Human subjects are not the only embodiments of purity in Hagler's work: he also uses animals that are treated inhumanely for the sake of indulgent delicacies, such as Ortolans, Baluts, foie gras, and veal. Some of these delicacies have religious overtones, but some seem to speak more broadly about violence masked by beauty and purity:
"You follow an obsession far enough and you start to realize that maybe its not as simple as you first thought [...] It's this feature about human behavior that causes what I think of as violence, whether that's literal violence or violence of the mind [...] It doesn't have to do with a specific religion. A religion cannot be inherently good or evil - it's just a vehicle"
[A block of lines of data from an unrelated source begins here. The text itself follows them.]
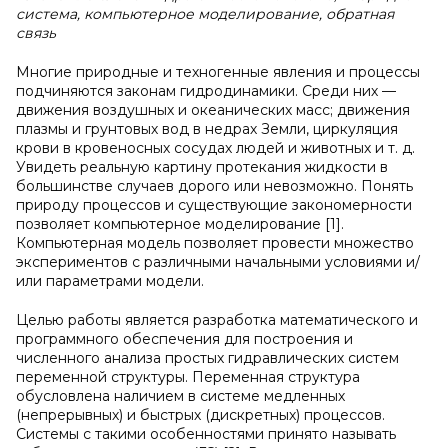
система, компьютерное моделирование, обратная
связь
Многие природные и техногенные явления и процессы
подчиняются законам гидродинамики. Среди них —
движения воздушных и океанических масс; движения
плазмы и грунтовых вод в недрах Земли, циркуляция
крови в кровеносных сосудах людей и животных и т. д.
Увидеть реальную картину протекания жидкости в
большинстве случаев дорого или невозможно. Понять
природу процессов и существующие закономерности
позволяет компьютерное моделирование [1].
Компьютерная модель позволяет провести множество
экспериментов с различными начальными условиями и/
или параметрами модели.
Целью работы является разработка математического и
программного обеспечения для построения и
численного анализа простых гидравлических систем
переменной структуры. Переменная структура
обусловлена наличием в системе медленных
(непрерывных) и быстрых (дискретных) процессов.
Системы с такими особенностями принято называть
While he recognizes that the destructive facets of human nature that intrigue him transcend religion, it remains his point of reference:
"I keep trying to dig further and further. I think religion lends specificity to sort of ground some of this stuff [...] so ultimately I think that there will always be that aspect of religion there because that is my experience and I think I experienced the most amount of [...] disillusionment."
As Hagler continues to explore deeper and darker elements of humanity, he considers his study inconclusive and remains sensitive to the subtleties of humanity's connection to religion:
"I want to go further into what happens when you take those things away that people believe in. And maybe we do need those things [...] maybe in the end that's what I end up finding [...] I don't really want to make polemic work that is picking on a particular religion, that's saying 'you're the cause of all our problems' "
Laden with reference, Hagler's visually compelling works have a distinct style that often suggest the supernatural in order to reflect on the utterly human:
"It's starting to be something complete unto itself [...] They are myths themselves and they just are now borrowing from religions that people still believe in in a literal way."